Custom Search

Friday, October 12, 2012

Moving Stuff: Fairly Cheaply and Safely

Yes, we have been busy. That's why we took a while to fix our broken door handle. Thanks to all for their scary stories and concern. We are usually not such slackers in matters of safety and maintenance.

The main event that got us behind on work and life was the necessity of going to California to help clear out the home of Mr FS's late--and missed--parents. Aside from the emotional stress in this case, moving anything is stressful PERIOD. I read that movers receive a huge percentage of consumer complaints--more so since the moving biz was deregulated and many companies practice scams. To wit: you get your estimate, the truck shows up at your new house with all your stuff and the movers tell you there is a $1000 UNPACKING FEE not included in the estimate.

While almost nothing in the parental home was valuable on the open market, almost everything was valuable to the 3 children: handmade furniture, fabric creations, eccentric collections.
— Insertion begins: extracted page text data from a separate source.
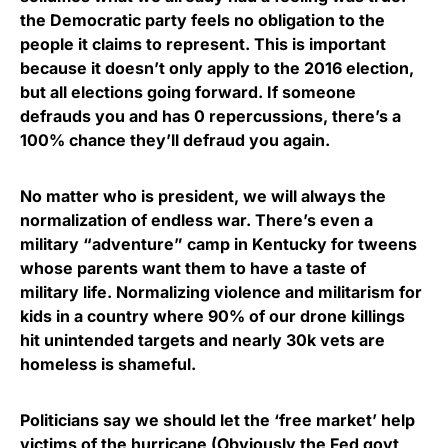
the Democratic party feels no obligation to the
people it claims to represent. This is important
because it doesn’t only apply to the 2016 election,
but all elections going forward. If someone
defrauds you and has 0 repercussions, there’s a
100% chance they’ll defraud you again.
No matter who is president, we will always the
normalization of endless war. There’s even a
military “adventure” camp in Kentucky for tweens
whose parents want them to have a taste of
military life. Normalizing violence and militarism for
kids in a country where 90% of our drone killings
hit unintended targets and nearly 30k vets are
homeless is shameful.
Politicians say we should let the ‘free market’ help
victims of the hurricane (Obviously the Fed govt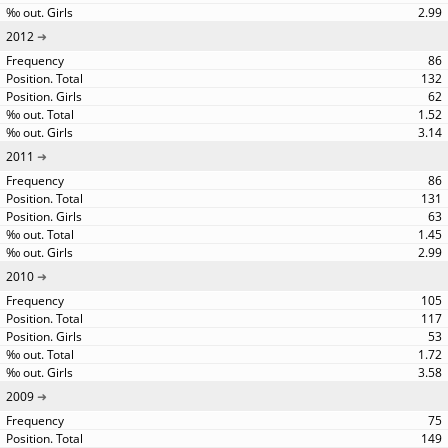
2.99
2012
86
132
62
1.52
3.14
2011
86
131
63
1.45
2.99
2010
105
117
53
1.72
3.58
2009
75
149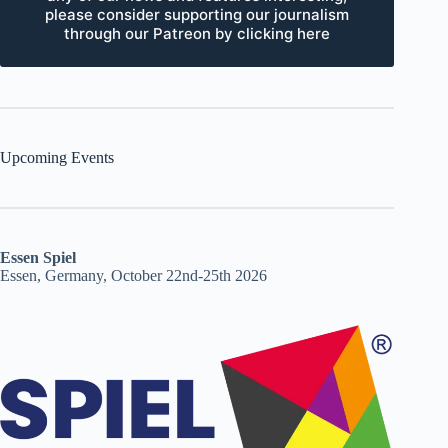
please consider supporting our journalism
through our Patreon by clicking here
Upcoming Events
Essen Spiel
Essen, Germany, October 22nd-25th 2026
Mr FS took on the research. He eliminated ye olde rent a U-Haul because we live far away and had already missed some school because of Hurricane Isaac. We eliminated the traditional moving van service because we got ridiculously low estimates and had read too many complaints about scams. We looked into Greyhound--suggested by a reader--but that would have involved many, many packages and trips to Santa Rosa. It is a good deal for a few bulky items, however.

The cheapest suggestion was to build a giant crate on a pallet and fill it with the goods. These would then be transported by truck. This was suggested by our brother-in-law who is a contractor. However, this involved serious logistics and heavy machinery. Too scary.

We ended up using a U-Pack service. A big truck rolls in. You fill your designated space--we had 5x6x8. A divider is rolled up. the truck gets the rest of its cargo and eventually the truck arrives at your abode, where you unpack.

I was skeptical. I kept telling Mr FS that we could only fit a few pieces of furniture in. Spatial relations are my low point on standardized tests and in life. Mr FS insisted that everything would fit in like a puzzle. He was right. It ended up being like the little car at the circus from which emerge 12 tall clowns. We could even take things that we thought we would have to leave behind: like the cast iron frying pans that belonged to the grandmother of Mr FS's father, who was born in 1918. Frugal Son, a committed cook, had requested them for his new apartment.

We used ABF U-Pack. The cost was about $1700.00. There were no surprises.

The best advice we got was from ABF. The rep said the cheapest way to move is to get rid of all your stuff and buy new stuff on arrival!


Shelley said...

Deregulation sounds like such a nice concept, but it seems to make the world a scary place!

Duchesse said...

That service is also offered by van lines, think it's called a partial load. If you have pieces too big to send by bus are flexible about arrival date it's great. Love the guy's advice! Breaking up a parent's last home is a poignant experience; hope you are both resting after it.

Revanche said...

My belated condolences, dealing with what seems like a minor car repair certainly does seem like a very low item on the list of things to do (until you start thinking of extenuating circumstances). I myself put off the repair of the inability to roll a passenger side window up for a good long while until a friend was able to help me order a replacement part and we fixed it ourselves to save money. But it was less important than a door handle.

I used a moving service when I moved out of Southern California and held my breath half the time. Ran into minor problems with the actual delivery date but the boxes all arrived in good shape.

et said...

We're relocating later this fall & had to find a hauler for our farm equipment & he charges a flat fee for the trip. That trailer is designed such that there's a platform at one end we can't put equipment on, so we're going to be loading boxes of household items into 4'x4' fruit shipping bins & including them on the load. We don't have any large furniture items, so a regular car-hauler type trailer on the back of our truck will handle that.